By such grace, Paul himself had come to understand that though previously obsessed with the Jewish law, it was only by trusting in Christ and His giving of Himself for us that he could become justified before God (Galatians 2).  He therefore admonishes us to trust and live purely on that basis (Galatians 3), that we might truly be those adopted into God's saving work (Galatians 4).

So, if we are a community living by that faith, then that is what we will convey in our life together. Formerly, we were enslaved to 'externals' of our own devising or by those imposed by others (religion), but that has ended, and we need to be people who see further than what was. The problem for us is when teachings encroach which seek to re-direct us from the validity of the Gospel to give credence to practices via notions which effectively sever us from truth working by love. The Galatians were duped by a message that sounded right, making them 'more' than they assumed they had been, but that was the lie, leading them into error. Thankfully, Paul was there to say refrain from such folly.

So, what about us?
How do we weigh up and determine what is being advocated regarding what we need to say and do today?

We certainly should seek to engage with all with honesty and love with respect to the truth in the good news, but we always need to do so in the clarity of what that message is and why certain 'externals' (teachings and practices) are contrary to that, making clear that life in God is weening us away from the merely living to or by the things of the flesh (Galatians 5). It is that which allows us to walk with our burdens and share these with each other (Galatians 6) and know the true uncoupling from what's bad by God making us anew.

So, there are things which should distinguish us as the community of God's children.

First is our understanding of the nature of the gospel (the indicatives) - the life given to us by God in Christ.

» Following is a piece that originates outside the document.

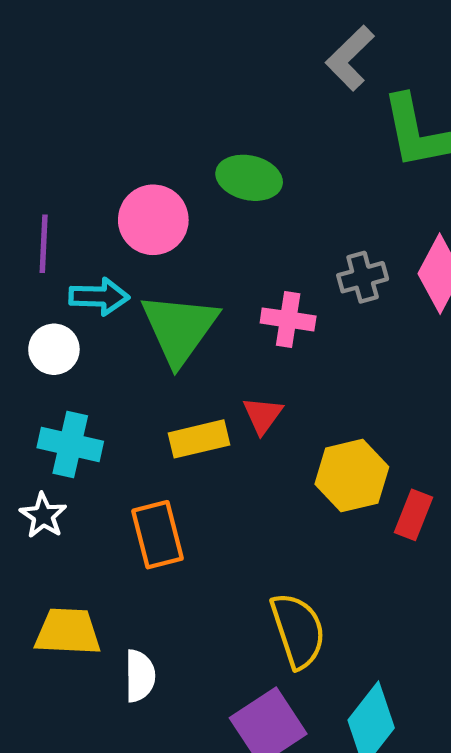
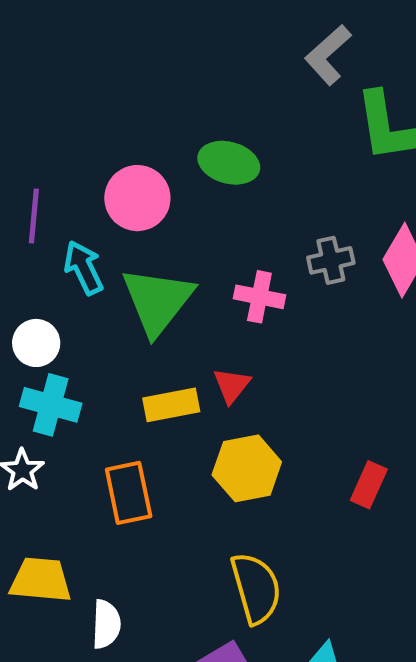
cyan arrow: (99, 297) -> (84, 268), turned -120
white circle: (54, 349) -> (36, 343), moved
yellow hexagon: (352, 476) -> (247, 468), moved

We come to see that because of who and what we are, both in ourselves and in the race we belong to, we are sinners because, by nature, we are sinful (Paul's getting us to face up to this in Romans 5-7, after spelling out what's true of us all in Romans 1-3, is crucial).  Salvation comes to us by what God has done in the life, death and resurrection of Christ being made ours (Romans 6), changing us into becoming Gods people (Romans 8). This is because God's wrath against our unrighteousness and ungodliness (Romans 1:18) has been replaced by the righteousness evidenced in the propitiation of the blood of Jesus Christ, which allows Him to justify those who were under such wrath (3:21-26). Christ's death and resurrection brought a complete victory over sin and the death it brought upon us (2 Corinthians 5:21). This allows us to share in God's astonishing mercy and the sure and certain hope of eternal life in a redeemed and renewed creation (Romans 8).


Second is our recognizing the ramifications of this gospel (the imperatives) - that we seek to live in accordance with the freedom (righteousness) that is ours.

This is where Paul seeks to point the Galatians once he has clarified the Gospel itself.
He urges them to avoid the manner of life they had lived prior to being freed - the various impurities that we naturally are inclined to follow - in favor of being those things which God is seeking to encourage amongst us (Galatians 5:13-24). This clearly isn't easy (6:1-5), but life together makes it possible if the 'law' (truth) of Christ (see verse 14) is what reigns over us.

As for the Galatians, there are 'externals' aplenty which buffer us today to 'love' without the manner of understanding (and therefore, freedom) Paul lays out, but we need, if we're going to live and serve well, to listen carefully to what's said here. 

The cost if we don't could be everything of eternal value.